On Tue, Aug 23, 2011 at 4:31 PM, Daniel P. Berrange <berrange(a)redhat.com> wrote:
On Tue, Aug 23, 2011 at 04:24:46PM +0100, Stefan Hajnoczi wrote:
> On Tue, Aug 23, 2011 at 12:15 PM, Daniel P. Berrange
> <berrange(a)redhat.com> wrote:
> > I was at the KVM Forum / LinuxCon last week and there were many
> > interesting things discussed which are relevant to ongoing libvirt
> > development. Here was the list that caught my attention. If I have
> > missed any, fill in the gaps....
> >
> > - Sandbox/container KVM. The Solaris port of KVM puts QEMU inside
> > a zone so that an exploit of QEMU can't escape into the full OS.
> > Containers are Linux's parallel of Zones, and while not nearly as
> > secure yet, it would still be worth using more containers support
> > to confine QEMU.
>
> Can you elaborate on why Linux containers are "not nearly as secure"
> [as Solaris Zones]?
Mostly because the Linux namespace functionality is far from complete,
notably lacking proper UID/GID/capability separation, and UID/GID
virtualization wrt filesystems. The longer answer is here:
https://wiki.ubuntu.com/UserNamespace
So at this time you can't build a secure container on Linux, relying
just on DAC alone. You have to add in a MAC layer ontop of the container
to get full security benefits, which obviously defeats the point of
using the container as a backup for failure in the MAC layer.

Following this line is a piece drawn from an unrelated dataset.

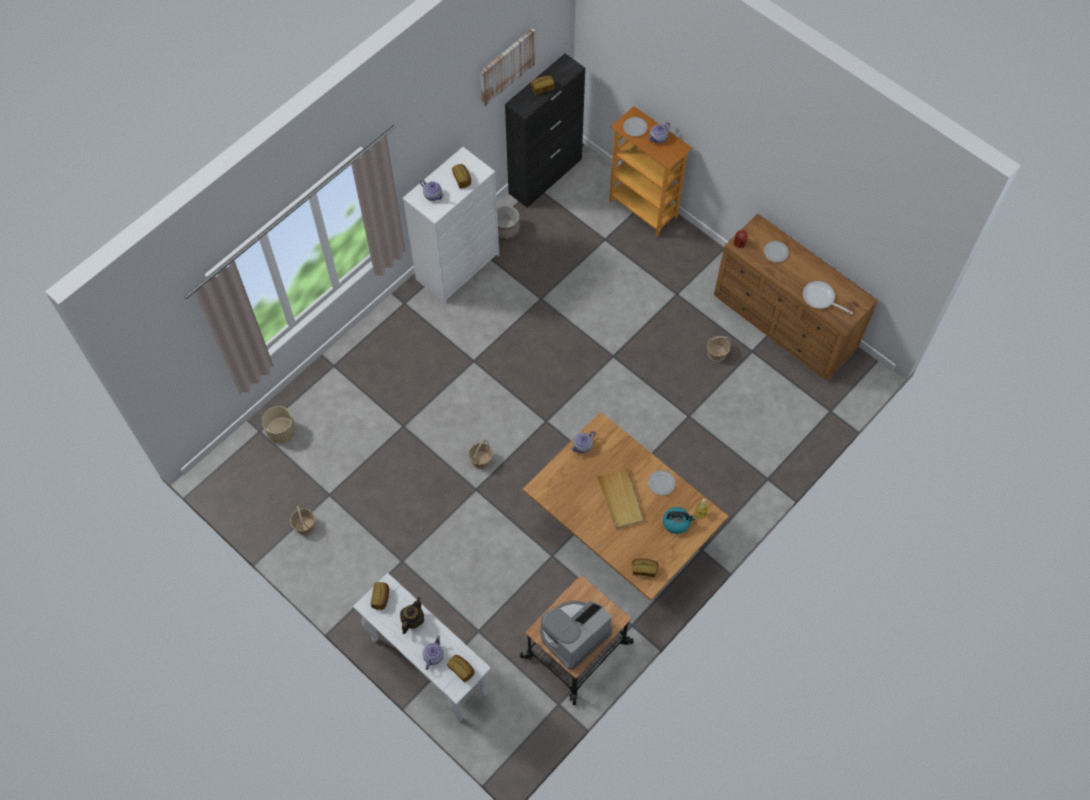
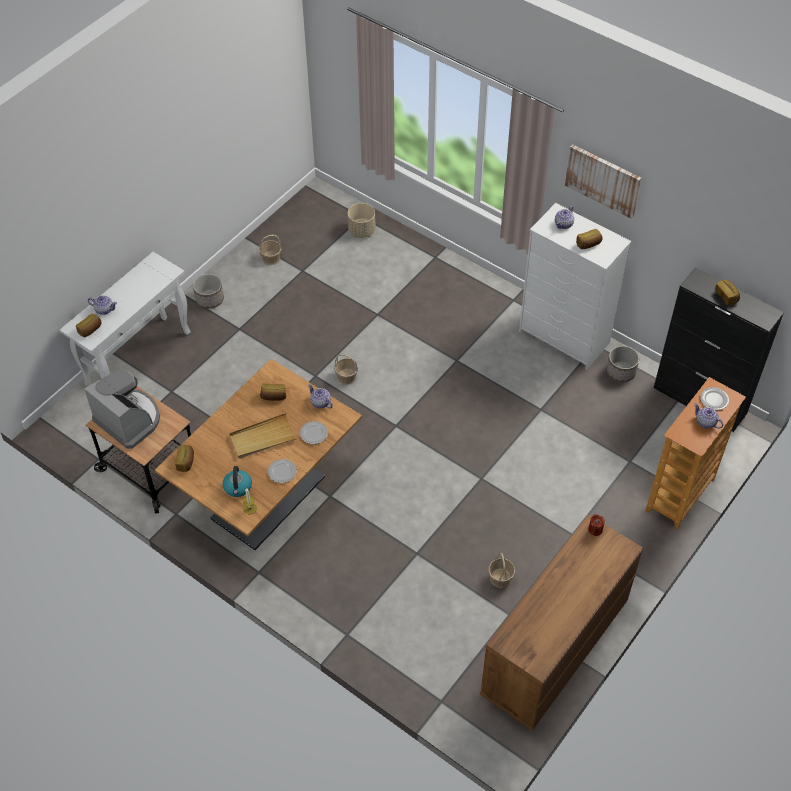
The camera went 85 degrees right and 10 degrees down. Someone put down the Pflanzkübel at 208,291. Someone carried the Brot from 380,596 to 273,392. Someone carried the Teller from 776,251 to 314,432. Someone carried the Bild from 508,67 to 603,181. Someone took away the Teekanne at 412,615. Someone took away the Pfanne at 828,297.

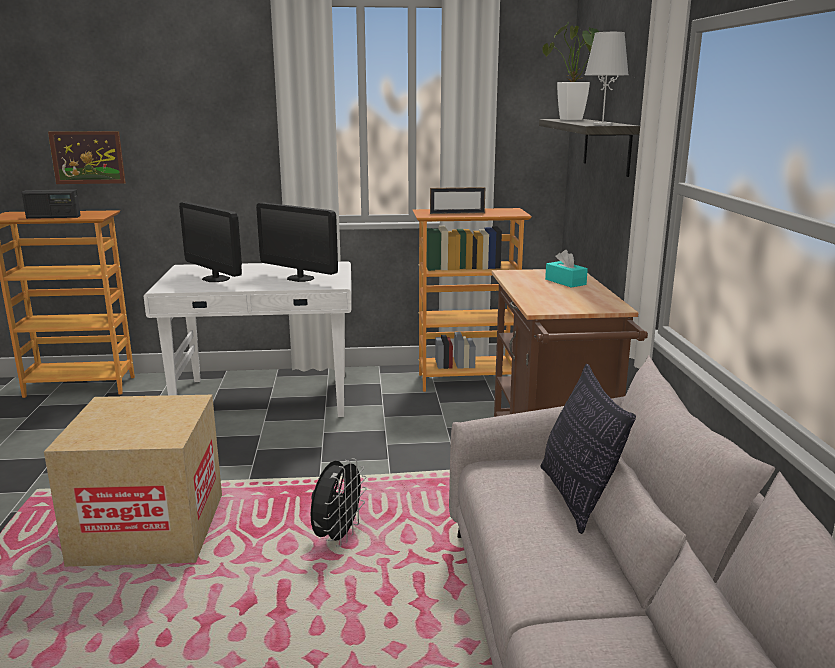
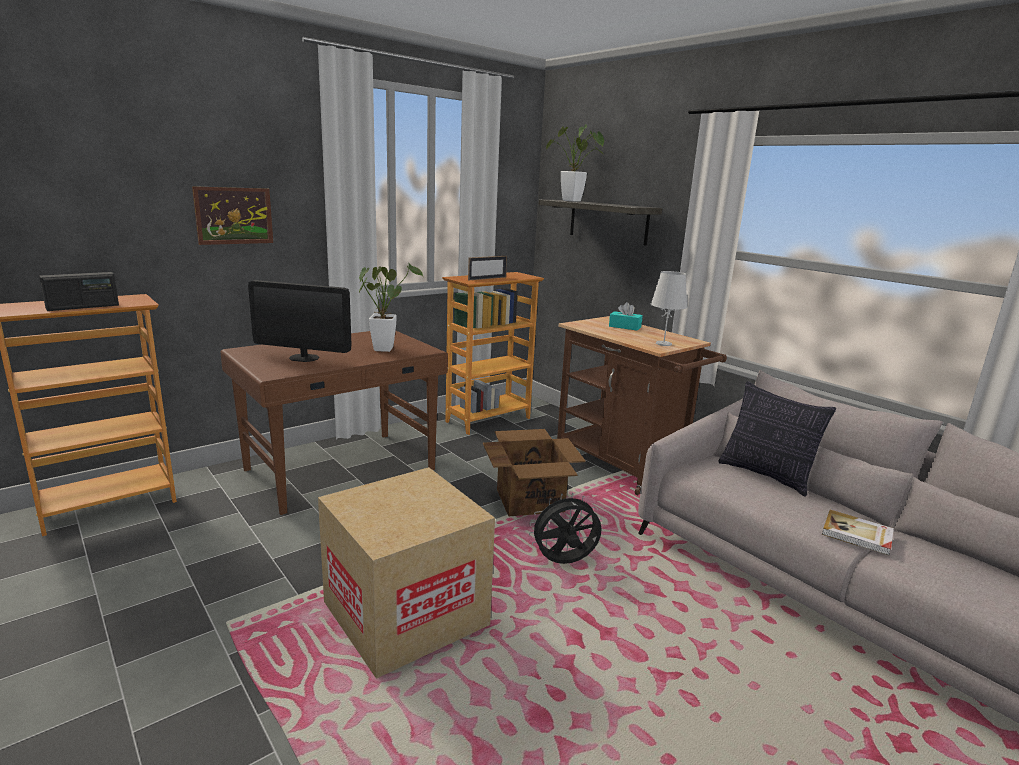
The camera went 35 degrees left and 0 degrees up. Someone carried the Bild from 87,157 to 232,215. Someone repainted the Schreibtisch (weiß) at 247,339, which became the Schreibtisch (braun) at 334,422. Someone swapped the Monitor at 297,242 for the Topfpflanze at 391,307. Someone put down the Karton at 534,472. Someone rotated the Ventilator (schwarz) at 339,502 by 90 degrees counterclockwise. Someone carried the Tischlampe (weiß) from 607,78 to 669,308. Someone put down the Buch at 858,533.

Thanks, that is interesting. I still don't understand why that is a
problem. Linux containers (lxc) uses a different pid namespace (no
ptrace worries), file system root (restricted to a subdirectory tree),
forbids most device nodes, etc. Why does the user namespace matter
for security in this case?
I think it matters when giving multiple containers access to the same
file system. Is that what you'd like to do for libvirt?
Stefan